Aldar will convene its board tomorrow to discuss the sale of assets, the issue of convertible bonds, and the conversion of an existing bond owned by Mubadala Development, Aldar said yesterday.

The disclosure comes after months of speculation on how the Government would come to the aid of the company as it contends with a weak property market and more than Dh10 billion (US$2.72bn) of debt coming due this year.

Investors reacted negatively to the disclosure yesterday, with Aldar's stock dropping 4.58 per cent to Dh2.29.

"Until we know the quantums, it is very difficult to say what the impact will be," said Chet Riley, an analyst at Nomura Securities. "With Aldar there has always been a long-term view. It's going to take a long time to monetise what they are doing in Abu Dhabi."

The Government currently owns 38 per cent of Aldar through direct and indirect stakes.

The conversion of the existing bond held by Mubadala, a strategic investment company owned by the Abu Dhabi Government, would bring that state ownership to 44 per cent.

Any new bonds would be likely to push the Government's holding to above 50 per cent, analysts said.

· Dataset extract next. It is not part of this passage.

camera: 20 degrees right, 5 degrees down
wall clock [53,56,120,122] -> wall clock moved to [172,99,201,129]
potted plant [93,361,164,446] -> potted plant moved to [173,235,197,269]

Speculation over what form the Government's assistance would take has been weighing on the company's shares since November, when Aldar said it was in talks with the Government about a funding "framework" that would have been revealed by the end of last year.

The developer sold the racing circuit, marina, yacht club and other infrastructure at its flagship Yas Marina development to the Government last year for more than Dh9bn.

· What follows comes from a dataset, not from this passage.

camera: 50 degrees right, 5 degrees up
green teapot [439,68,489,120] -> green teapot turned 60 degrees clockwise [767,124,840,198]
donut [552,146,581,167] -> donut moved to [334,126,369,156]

Further asset sales could include more of the Yas Island project, analysts said. The property downturn in the Gulf has eroded Aldar's cash reserves and led it to seek new lines of business, such as building large-scale housing projects for UAE nationals on behalf of the Government and taking on project-management work for the construction of Masdar City, the zero-carbon property development near the capital.

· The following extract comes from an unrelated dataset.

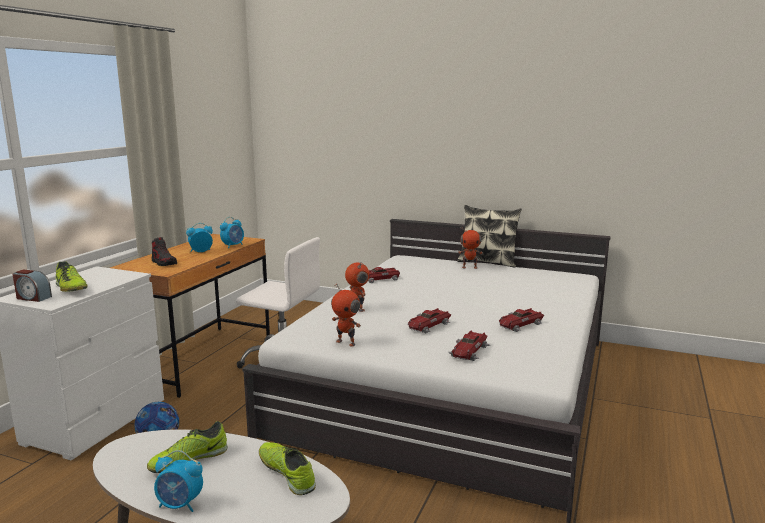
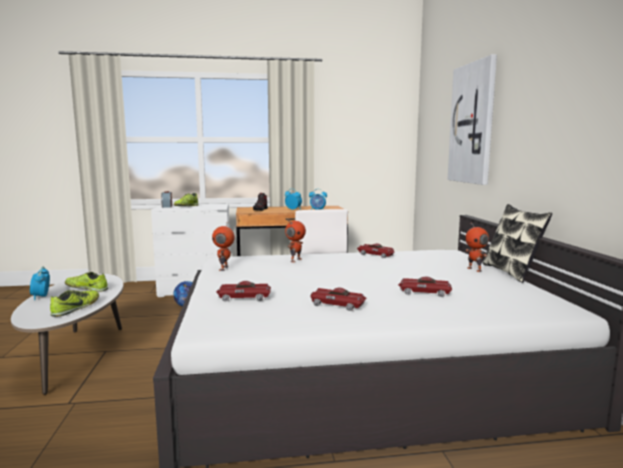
camera: 60 degrees right, 5 degrees down
toy car [408,308,451,333] -> toy car moved to [398,277,452,297]
none -> picture [448,54,497,185]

Aldar reported a Dh731.2 million loss in the third quarter of last year, compared with a profit of Dh270.1m in the year-earlier period. The company also saw the replacement of its chief executive, John Bullough, with Sami Asad in November. The company's total debts stand at Dh22.4bn.

The crucial questions to be answered in the coming weeks, analysts say, will be which assets will be sold and for how much as well as the size and nature of any new convertible bonds.

"There's a lot of clarification needed," said Julian Bruce, the director of institutional equity sales at EFG-Hermes in Dubai. "The attractiveness of a single standing stock is related to all these individual factors. They all create a picture."

The fate of minority shareholders was the overriding concern for investors, analysts said. If assistance for Aldar led to a large increase in ownership by the Government, it could dilute the value of current shares. This would happen if another entity bought a large amount of convertible bonds from Aldar. Those bonds can either be paid back in cash or converted into new shares of the company. Yazan Abdeen, a fund manager at ING Investment Management Middle East, said he interpreted the disclosure yesterday as a sign that the Government was limiting the impact on minority shareholders.

"If Mubadala wants to dilute shareholders, they have had more interesting opportunities before now," he said.

"The fact that they did not do that sends a very strong message to shareholders that massive dilution is not the plan."

The support for Aldar is also important for the Abu Dhabi Securities Exchange because it is among the most traded stocks and a bellwether for the market as a whole. On Monday, Aldar's shares accounted for about 70 per cent of trading on the exchange.

Less trading of Aldar would act as a deterrent for foreign investors in the country's equity markets.